July 22, 2011
Refresher on Partnerships, A North Dakota Example
Last month, the North Dakota Supreme Court decided Zink v. Enzminger Steel, LLC, 2011 ND 122, and the case serves as a good reminder of how partnerships are formed, in large part for what the case doesn't say. The basic facts are summarized as follows:
Enzminger Steel contracted with Doug Zink to supply components for a new grain drying site. This contract lists Zink as the purchaser of Enzminger Steel's materials. Zink and his son, Jeremy Zink, signed this contract. Doug Zink and [Ted] Keller contend, however, that they had formed a partnership for the purposes of constructing and operating this grain drying site. They further allege that it was this partnership, not the Zinks separately, that entered into the contract with Enzminger Steel.
Keller represented himself at the hearing, but the Zinks did not attend because, they said, they did not oppose any of the motions that were to be considered at a hearing scheduled for that purpose. The district court expressed concern with what it suspected was Keller's unauthorized practice of law. Keller reiterated that he and Doug Zink were partners, but said his appearance was only for himself, and not Zink or the claimed partnership.

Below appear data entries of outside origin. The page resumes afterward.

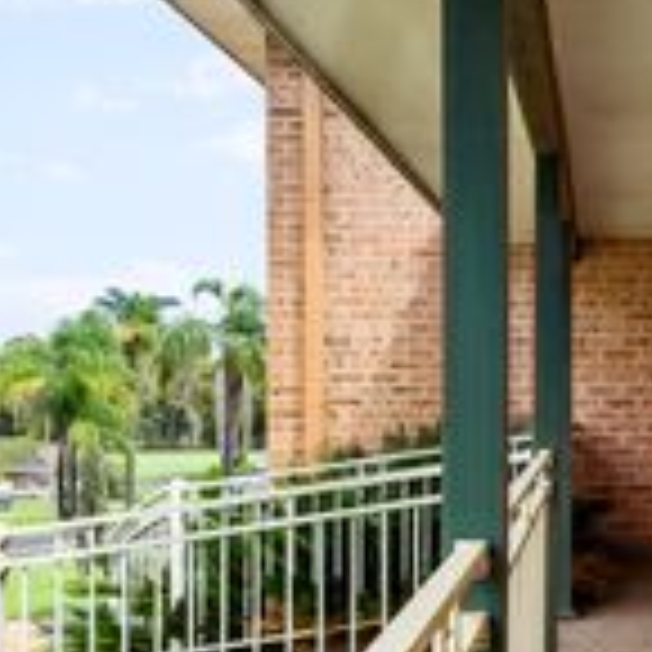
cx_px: 692
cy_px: 384
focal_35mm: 44
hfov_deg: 34.0
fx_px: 938
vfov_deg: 38.2
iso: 400
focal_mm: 16
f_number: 11
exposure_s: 1/125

Because of its questions about Keller's role, the district court
verbally ordered that it would dismiss the action brought by Keller and Doug Zink unless either could prove the existence of a partnership within four days. If documents were produced proving the existence of a partnership, Keller would be joined as a party to the action brought by Enzminger Steel. If these documents were not produced, the court stated the action brought by Zink and Keller would be dismissed and Enzminger Steel would be awarded its attorney's fees because the pleadings were made in bad faith.
Ultimately, when the documents weren't produced to prove the partnership, the district court dismissed the claim and ordered attorney's fee be awarded to Enzminger Steel. The North Dakota Supreme Court reversed, finding that Zink did not have proper notice of the issue, which the district court had raised on its own motion. That all seems about right to me, but the Supreme Court failed to address one other big issue: that the district court seems to have required documents to prove the existence of a partnership.
Under the North Dakota Century Code, 45-13-01, consistent with many such laws, a partnership is defined as follows:
19. "Partnership" means an association of two or more persons to carry on as coowners a business for profit formed under section 45-14-02, predecessor law, or comparable law of another jurisdiction.
20. "Partnership agreement" means the agreement, whether written, oral, or implied, among the partners concerning the partnership, including amendments to the partnership agreement.
Note that a partnership agreement can be written, but it need not be. It can also be oral or implied. As such the district court should have required "evidence" of the partnership, not "documents" proving the partnership existed. I suppose one could argue that the court meant that any evidence needed to be reduced to a document filed with the court, but that's not how I read this. It sounds like the district court was skeptical enough that it wanted some hard proof. The problem is, that simply is not what is needed to prove a partnership in North Dakota.
In 2005, the North Dakota Supreme Court made clear that "a partnership could be created regardless of the parties' subjective intent, making it possible for individuals to inadvertently create a partnership despite their expressed subjective intent not to do so." Ziegler v. Dahl, 691 N.W.2d 271 (N.D. 2005). And, in 1992, the Supreme Court reviewed the dissolution of farming partnership that was created by an oral agreement among three partners, expressly stating, "In this case, there were no written partnership agreements." First Nat. Bank of Belfield v. Candee, 488 N.W.2d 391 (N.D. 1992).
Ultimately, I think the court got this case right, but I always appreciate a little more precison when it comes to the process of creating, and then proving the existance of, partnerships. This Fall, my BA I students will get a very up-to-date reminder of that.